Several facts indicate Munch was aware of the danger of art of this sort for a neurotic humanist like himself. He soon abandoned the style and rarely if ever again subjected a foreground figure to this kind of radical and systematic distortion. At the top of another version of the subject (National Gallery, Oslo) he wrote: 'Can only have been painted by a madman.' He certainly had a horror of insanity, which had afflicted his sister Laura. Within the picture, he has set up a defense, in the form of the plunging perspective of the roadway and its fence, which preserves a rational world of three dimensions, holding at bay the swell of art nouveau curves. Safe in this rational world, the two men in the distance remain unequivocally masculine. In the foreground unified nature has come close to crossing the fence, close enough to distort the form and personality of the protagonist. But the fence still protects it from total absorption into subjective madness.
The Scream has been the target of several high-profile art thefts. In 1994, the version in the National Gallery was stolen. It was recovered several months later.

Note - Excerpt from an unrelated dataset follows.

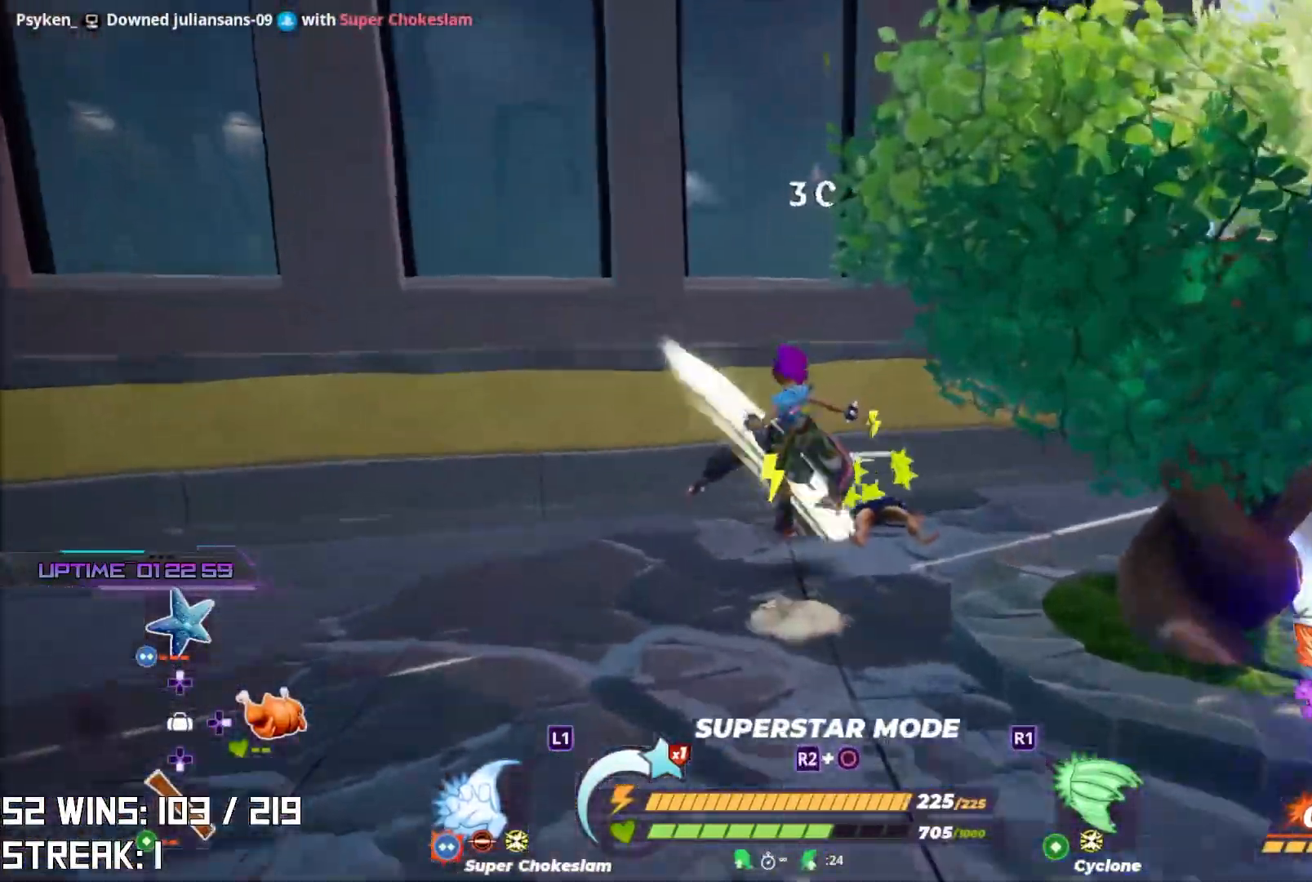
{"buttons": [], "left_stick": "center", "right_stick": "center", "events": [[83, "left_stick", "down"], [183, "R3", "down"], [183, "left_stick", "center"], [350, "R3", "up"]]}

The 1895 pastel-on-board version of the painting was sold at Sotheby's for a record US$120 million at auction on 2 May 2012. The previous record for the most expensive work of art sold at auction had been held by Nude, Green Leaves and Bust by Picasso, which went for US$106.5 million at Christie's two years prior on 4 May 2010. When accounting for inflation, the highest price paid for art at an auction is still held by Portrait of Dr. Gachet by Vincent van Gogh, which sold for $82.5 million in 1990, or about $151 million 2012 dollars. There have been reports that The Card Players, by Paul Cezanne, sold privately for $250m in 2011.